6. The method of claim 3, wherein the method produces fewer translocation product cells as compared to a method comprising contacting the plurality of cells with the first gRNA of (i) and the second gRNA of (iii) at substantially the same time.
7. The method of claim 3 or 6, wherein the method produces at least 10% fewer translocation product cells as compared to a method comprising contacting the plurality of cells with the first gRNA of (i) and the second gRNA of (iii) at substantially the same time.
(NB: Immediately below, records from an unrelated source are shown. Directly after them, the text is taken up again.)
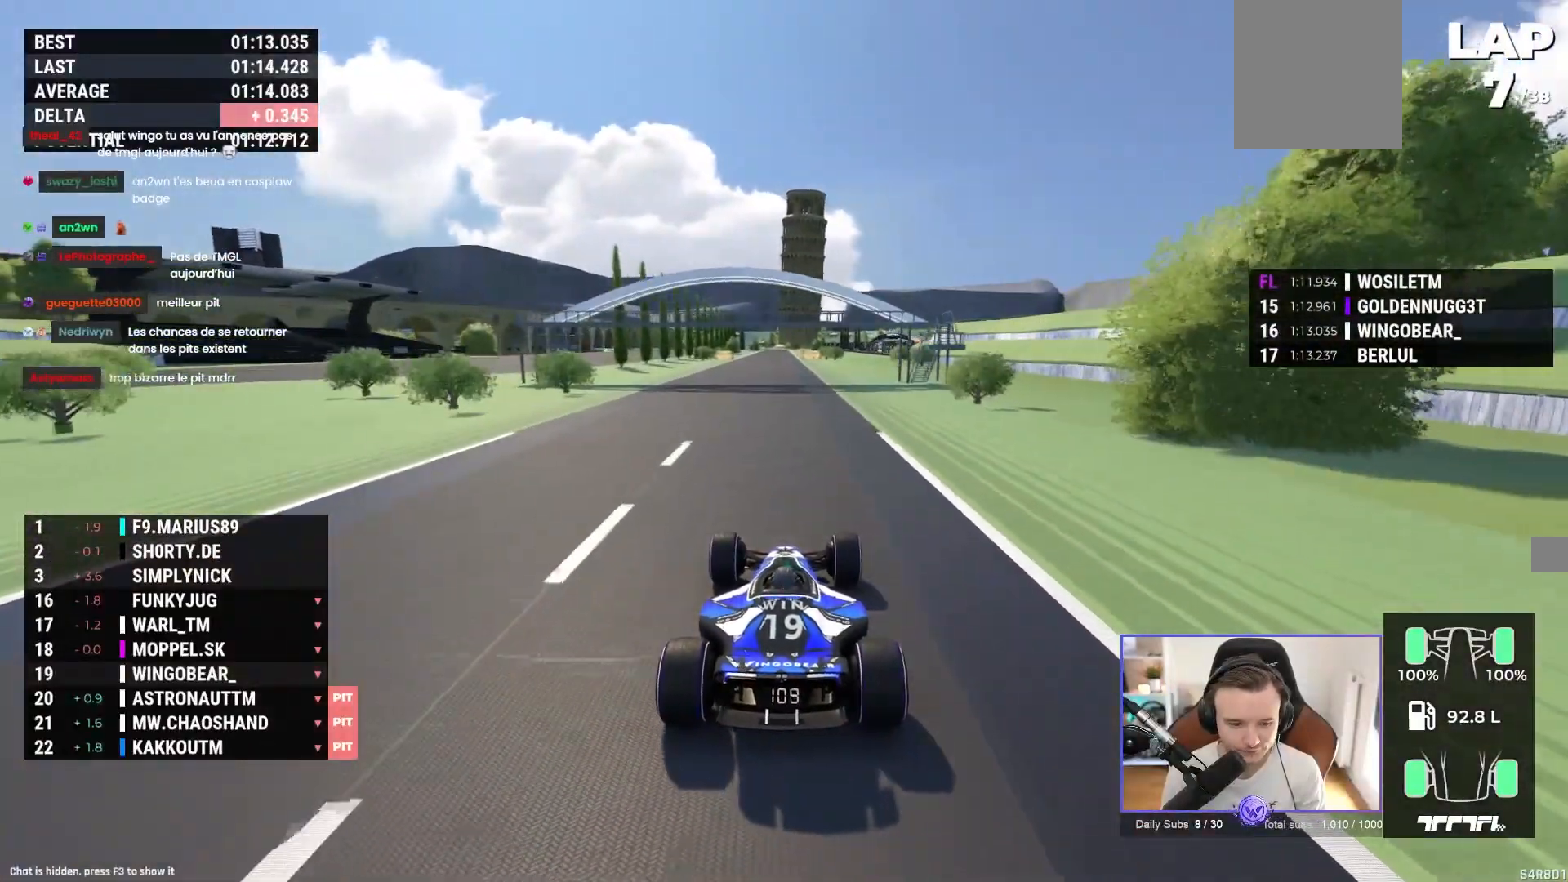
{"buttons": ["A"], "left_stick": "center", "events": [[250, "B", "down"], [317, "B", "up"], [383, "X", "down"], [500, "X", "up"]]}
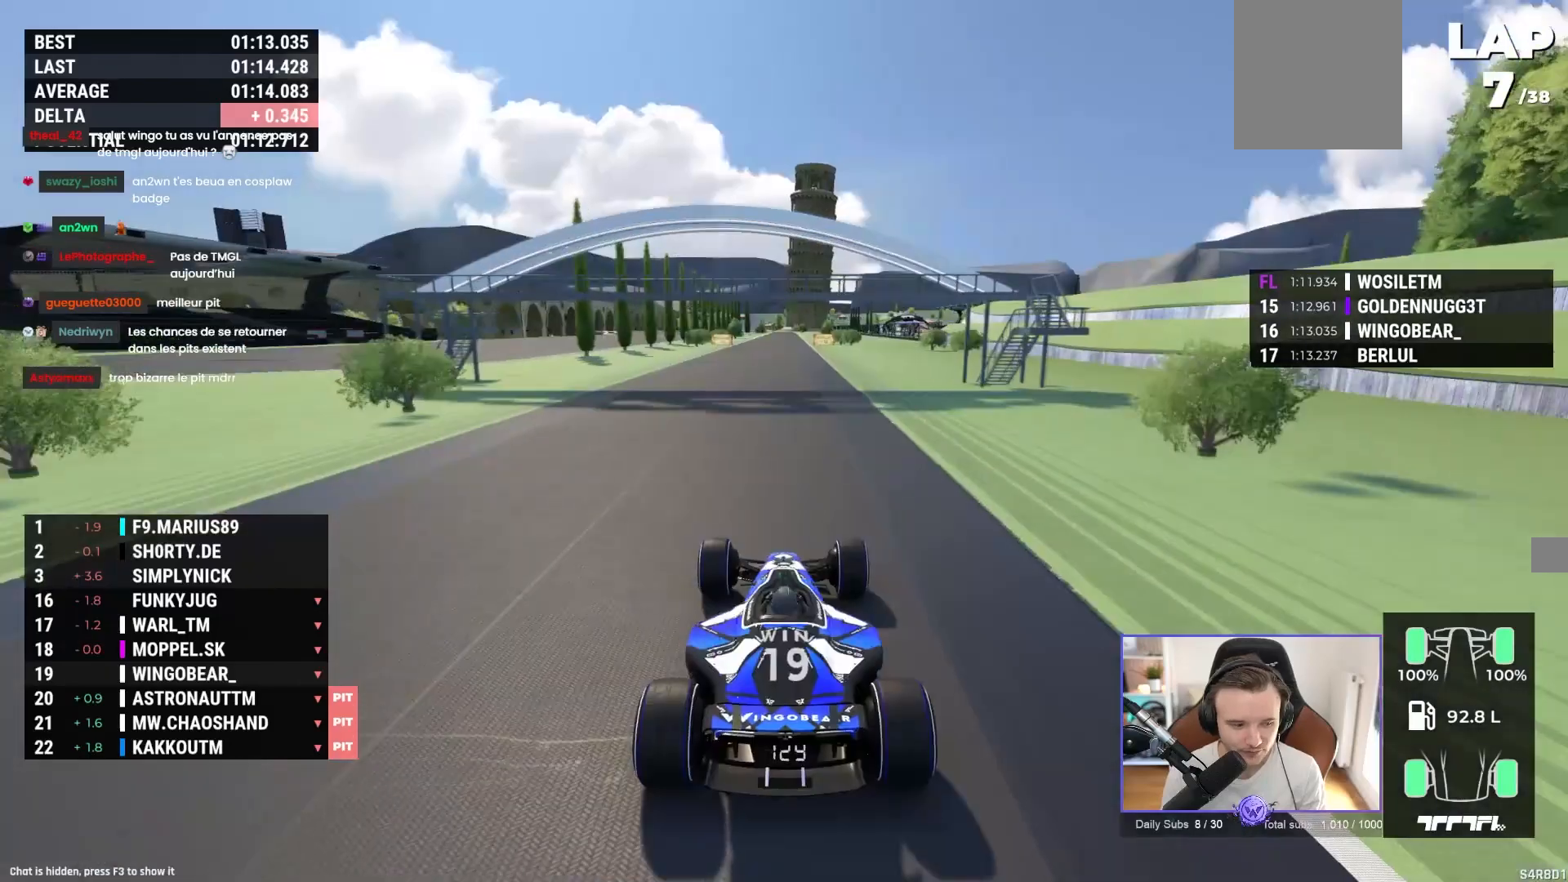
{"buttons": ["A"], "left_stick": "center", "events": []}
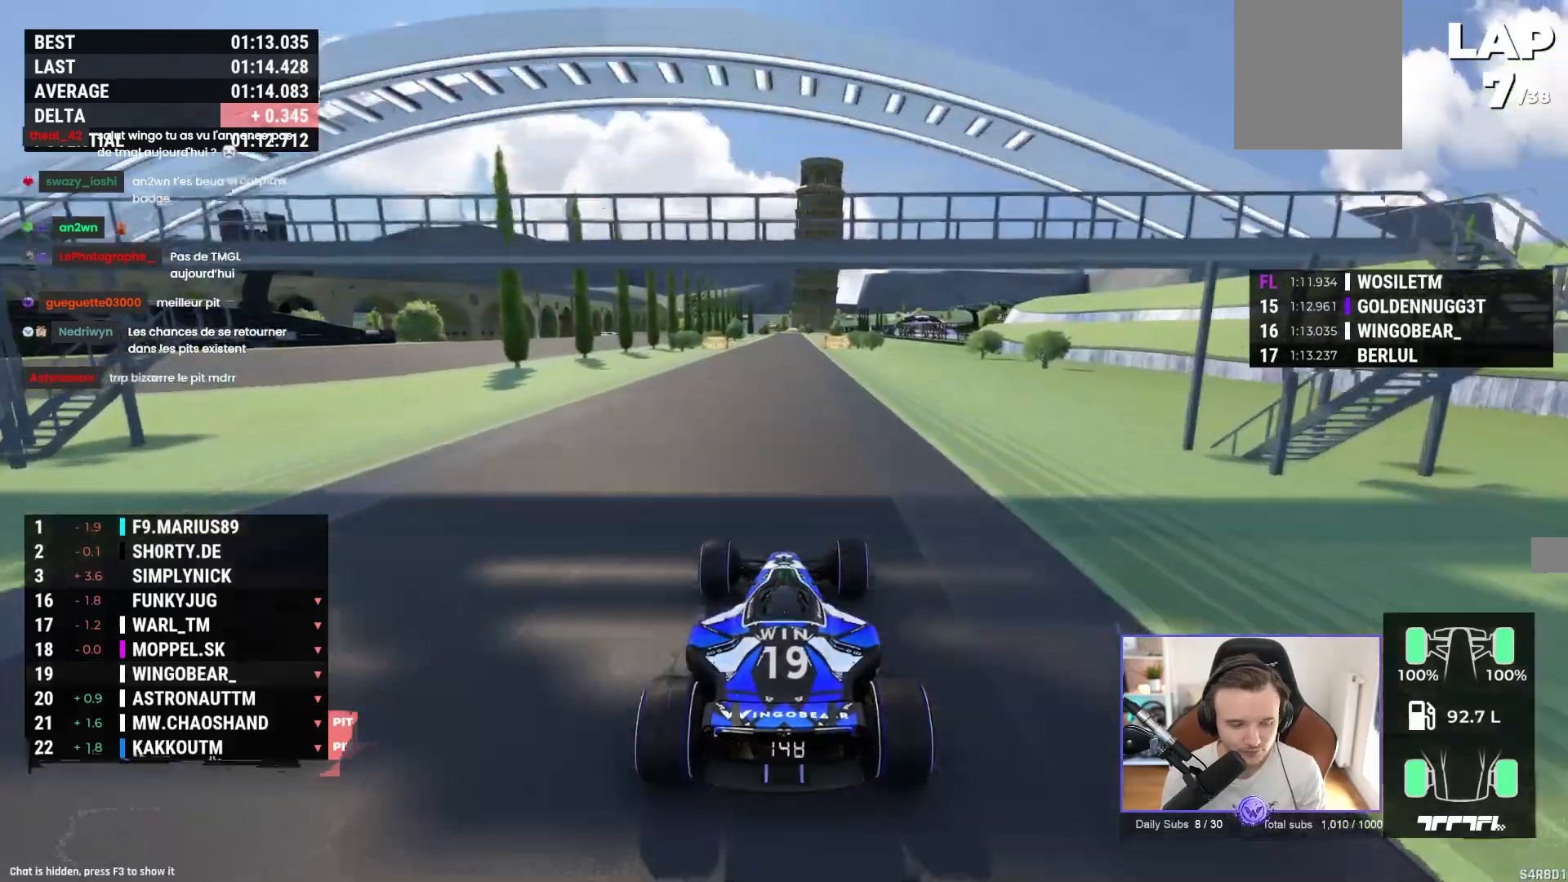
{"buttons": ["A"], "left_stick": "center", "events": []}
8. The method of any one of claims 1-7, wherein binding of the first RNP complex comprising (i) and (ii) to the first target sequence results in a genetic modification generated by a Non-Homologous End Joining (NHEJ) event.
9. The method of any one of claims 1-8, wherein binding of the RNP complex comprising (i) and (ii) to the first target sequence produces a fast-resolving double strand break.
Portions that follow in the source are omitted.